(c) Billboard
He was in Tokyo on Friday for the emotional transfer, 46 years after his beloved orange Gretsch was taken from a Toronto hotel. Bachman created the original American Woman with his band The Guess Who.
Before performing at a special event at the Canadian Embassy, Bachman exclaimed, “Wow.” He held his guitar carefully and tuned it up on stage.
To put it mildly, the 78-year-old man told AFP that the theft had left him “very much upset.”
“Using the instrument, I penned a number of multi-million-selling hits. When it’s gone, the enchantment has vanished.”
As a teenager in the early 1960s, the musician saved about US$400 by mowing lawns, washing cars, and babysitting to buy the now historic 6120 Chet Atkins model.
A longtime admirer, he spent hours looking at the guitar with his buddy and fellow musician Neil Young in a Winnipeg shop window.
Bachman cherished it so much that while on tour, he’d chain it to the toilets of hotels. Because I worked so hard for this guitar and everyone in the band made fun of me, I didn’t want it to be stolen.
When the band checked out of the hotel in 1976, he handed the guitar over to a roadie, who stored it in a room with other luggage.
It was gone in an instant.
For years, Bachman had searched for his Gretsch with a dark knot in the wood grain on its front, but nothing came of it until a Canadian fan offered to aid in the search in 2020.
On guitar shop websites around the world, William Long compared current and archived photos with shots of the model that had been stolen in older photos.
A 58-year-old sleuth, Long says, “I’m a sleuth, I was certain I would discover it. I was able to sift through 300 photos of orange Gretches in less than an hour.”

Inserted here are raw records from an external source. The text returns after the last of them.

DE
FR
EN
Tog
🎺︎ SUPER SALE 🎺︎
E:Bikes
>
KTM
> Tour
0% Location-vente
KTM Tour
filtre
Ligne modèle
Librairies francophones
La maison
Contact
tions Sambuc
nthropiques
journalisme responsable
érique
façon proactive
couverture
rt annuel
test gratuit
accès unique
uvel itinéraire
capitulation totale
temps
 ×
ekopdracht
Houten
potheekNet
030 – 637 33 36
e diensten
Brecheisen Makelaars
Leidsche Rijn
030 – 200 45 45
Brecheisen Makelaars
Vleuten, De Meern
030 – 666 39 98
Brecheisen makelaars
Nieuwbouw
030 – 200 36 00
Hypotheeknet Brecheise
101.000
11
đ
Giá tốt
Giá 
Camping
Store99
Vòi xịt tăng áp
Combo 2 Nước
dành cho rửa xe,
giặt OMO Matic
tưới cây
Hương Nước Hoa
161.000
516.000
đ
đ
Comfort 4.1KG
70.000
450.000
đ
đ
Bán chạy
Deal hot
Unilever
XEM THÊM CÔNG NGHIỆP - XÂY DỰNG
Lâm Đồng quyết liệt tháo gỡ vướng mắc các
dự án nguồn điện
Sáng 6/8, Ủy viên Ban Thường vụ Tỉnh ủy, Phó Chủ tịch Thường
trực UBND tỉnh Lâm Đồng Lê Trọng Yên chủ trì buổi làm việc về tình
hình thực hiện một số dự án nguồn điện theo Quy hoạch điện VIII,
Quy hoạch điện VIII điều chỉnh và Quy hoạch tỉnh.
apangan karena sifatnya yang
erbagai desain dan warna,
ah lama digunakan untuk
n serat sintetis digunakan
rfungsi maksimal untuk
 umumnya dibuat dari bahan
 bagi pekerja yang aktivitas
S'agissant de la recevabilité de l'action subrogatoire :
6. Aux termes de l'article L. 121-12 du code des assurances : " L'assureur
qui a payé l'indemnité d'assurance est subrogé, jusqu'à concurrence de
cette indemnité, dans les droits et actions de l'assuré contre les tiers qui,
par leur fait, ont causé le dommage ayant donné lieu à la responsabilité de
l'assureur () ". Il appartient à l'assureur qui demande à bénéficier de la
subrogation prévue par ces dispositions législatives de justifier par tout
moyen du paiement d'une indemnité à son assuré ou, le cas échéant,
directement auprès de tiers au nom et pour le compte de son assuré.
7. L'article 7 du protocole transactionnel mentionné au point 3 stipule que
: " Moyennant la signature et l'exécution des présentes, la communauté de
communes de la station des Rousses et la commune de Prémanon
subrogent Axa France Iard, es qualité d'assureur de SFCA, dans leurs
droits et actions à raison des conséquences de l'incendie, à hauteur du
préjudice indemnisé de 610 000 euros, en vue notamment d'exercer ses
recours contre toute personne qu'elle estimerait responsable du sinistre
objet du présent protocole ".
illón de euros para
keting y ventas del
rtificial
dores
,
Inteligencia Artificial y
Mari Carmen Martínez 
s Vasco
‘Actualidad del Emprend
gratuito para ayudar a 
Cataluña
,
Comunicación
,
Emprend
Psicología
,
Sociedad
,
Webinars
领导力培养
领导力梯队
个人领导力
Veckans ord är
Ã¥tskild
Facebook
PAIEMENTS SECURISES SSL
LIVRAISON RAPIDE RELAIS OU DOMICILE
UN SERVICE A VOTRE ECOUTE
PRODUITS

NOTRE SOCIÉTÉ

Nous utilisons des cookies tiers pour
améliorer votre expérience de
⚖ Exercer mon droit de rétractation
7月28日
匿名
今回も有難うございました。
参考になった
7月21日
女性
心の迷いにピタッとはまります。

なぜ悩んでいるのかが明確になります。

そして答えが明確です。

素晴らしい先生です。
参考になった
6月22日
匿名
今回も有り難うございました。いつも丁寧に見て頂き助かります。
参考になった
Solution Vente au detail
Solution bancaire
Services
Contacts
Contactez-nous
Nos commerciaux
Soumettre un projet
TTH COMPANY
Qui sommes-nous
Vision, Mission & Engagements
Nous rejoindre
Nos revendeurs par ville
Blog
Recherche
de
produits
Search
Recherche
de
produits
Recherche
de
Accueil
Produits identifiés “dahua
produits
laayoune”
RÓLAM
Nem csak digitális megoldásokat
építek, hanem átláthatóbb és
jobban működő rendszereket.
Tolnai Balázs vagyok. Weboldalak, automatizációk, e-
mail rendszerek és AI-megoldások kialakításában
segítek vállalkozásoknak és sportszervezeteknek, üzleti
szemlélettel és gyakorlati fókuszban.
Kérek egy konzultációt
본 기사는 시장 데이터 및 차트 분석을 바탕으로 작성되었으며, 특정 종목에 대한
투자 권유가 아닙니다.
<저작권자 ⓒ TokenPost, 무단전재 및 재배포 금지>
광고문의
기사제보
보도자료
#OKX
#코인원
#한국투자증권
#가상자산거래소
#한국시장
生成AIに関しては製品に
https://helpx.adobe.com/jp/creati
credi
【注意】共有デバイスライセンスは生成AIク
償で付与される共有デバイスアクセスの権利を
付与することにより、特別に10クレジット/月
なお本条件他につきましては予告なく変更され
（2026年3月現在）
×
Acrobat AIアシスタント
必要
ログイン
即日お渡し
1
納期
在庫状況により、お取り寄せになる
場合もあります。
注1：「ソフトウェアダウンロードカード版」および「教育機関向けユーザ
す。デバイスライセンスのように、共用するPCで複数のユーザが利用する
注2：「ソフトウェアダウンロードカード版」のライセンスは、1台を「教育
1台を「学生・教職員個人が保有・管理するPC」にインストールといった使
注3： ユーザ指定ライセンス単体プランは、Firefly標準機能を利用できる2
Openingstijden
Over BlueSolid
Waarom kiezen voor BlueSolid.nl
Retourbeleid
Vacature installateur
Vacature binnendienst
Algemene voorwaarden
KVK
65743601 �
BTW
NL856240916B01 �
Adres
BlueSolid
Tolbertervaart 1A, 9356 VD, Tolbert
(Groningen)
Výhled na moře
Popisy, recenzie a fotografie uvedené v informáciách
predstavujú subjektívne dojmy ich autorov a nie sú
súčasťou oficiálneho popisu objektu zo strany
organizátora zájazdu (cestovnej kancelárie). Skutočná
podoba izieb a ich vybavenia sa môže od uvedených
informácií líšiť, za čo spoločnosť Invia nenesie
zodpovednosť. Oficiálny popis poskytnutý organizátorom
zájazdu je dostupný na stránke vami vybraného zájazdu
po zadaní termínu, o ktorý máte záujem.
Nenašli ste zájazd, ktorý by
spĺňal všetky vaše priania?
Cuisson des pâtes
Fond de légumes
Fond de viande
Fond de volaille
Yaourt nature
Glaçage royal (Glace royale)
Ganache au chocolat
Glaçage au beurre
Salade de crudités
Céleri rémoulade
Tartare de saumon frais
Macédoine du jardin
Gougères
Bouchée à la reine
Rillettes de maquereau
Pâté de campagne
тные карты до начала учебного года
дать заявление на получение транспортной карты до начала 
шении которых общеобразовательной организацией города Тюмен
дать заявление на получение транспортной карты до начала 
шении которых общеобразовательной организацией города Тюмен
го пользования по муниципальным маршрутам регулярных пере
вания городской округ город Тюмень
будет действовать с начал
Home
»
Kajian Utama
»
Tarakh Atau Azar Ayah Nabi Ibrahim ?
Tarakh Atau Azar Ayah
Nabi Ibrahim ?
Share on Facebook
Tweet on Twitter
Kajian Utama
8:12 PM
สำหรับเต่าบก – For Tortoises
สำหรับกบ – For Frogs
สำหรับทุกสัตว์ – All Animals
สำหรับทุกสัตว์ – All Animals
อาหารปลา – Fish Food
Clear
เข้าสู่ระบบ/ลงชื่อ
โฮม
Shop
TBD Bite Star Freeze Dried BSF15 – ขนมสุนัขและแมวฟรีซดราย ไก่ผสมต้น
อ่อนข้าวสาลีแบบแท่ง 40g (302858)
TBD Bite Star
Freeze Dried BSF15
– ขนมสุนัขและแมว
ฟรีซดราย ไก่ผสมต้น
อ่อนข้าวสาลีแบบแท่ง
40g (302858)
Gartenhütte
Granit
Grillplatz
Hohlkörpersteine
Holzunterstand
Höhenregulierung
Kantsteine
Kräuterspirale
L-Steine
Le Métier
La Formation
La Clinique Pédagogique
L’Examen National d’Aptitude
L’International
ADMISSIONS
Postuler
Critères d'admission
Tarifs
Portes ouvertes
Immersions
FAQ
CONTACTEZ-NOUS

Nothing matched perfectly until he came upon one on the site of a Tokyo guitar shop with the telltale insignia.
One of Long’s internet searches brought him to the YouTube video of a Japanese musician named Takeshi, who was seen playing Bachman’s guitar in the background.
Bachman’s guitar was purchased by Takeshi in 2014 for roughly $850,000 yen (US$6,300) because he had always coveted a vintage Gretsch.
In 1957, a guitar of the same type was created in Japan, and Bachman and Long were able to swap their instruments in Tokyo.
After hugging and jamming together at a Canada Day event on Friday, the two appeared to be inseparable.
A few examples: Bachman-Turner Overdrive’s Takin’ Care of Business, which was later covered by Lenny Kravitz; and American Woman, which was afterwards covered by Lenny Kravitz.
In addition to Bachman, Led Zeppelin’s Jimmy Page recently found a long-lost instrument that had been forgotten at an airport for decades.
After four decades of looking, Bachman had given up hope of ever finding the guitar, but Long’s “random act of compassion” affected him.
Time “either stood still or 50 years have just passed by extremely fast” when he was playing the song, he said.
“If I had written this as a script, I would not have been able to complete it. There was no way anyone could believe it. However, this is the case. Everything about it is fantastic.”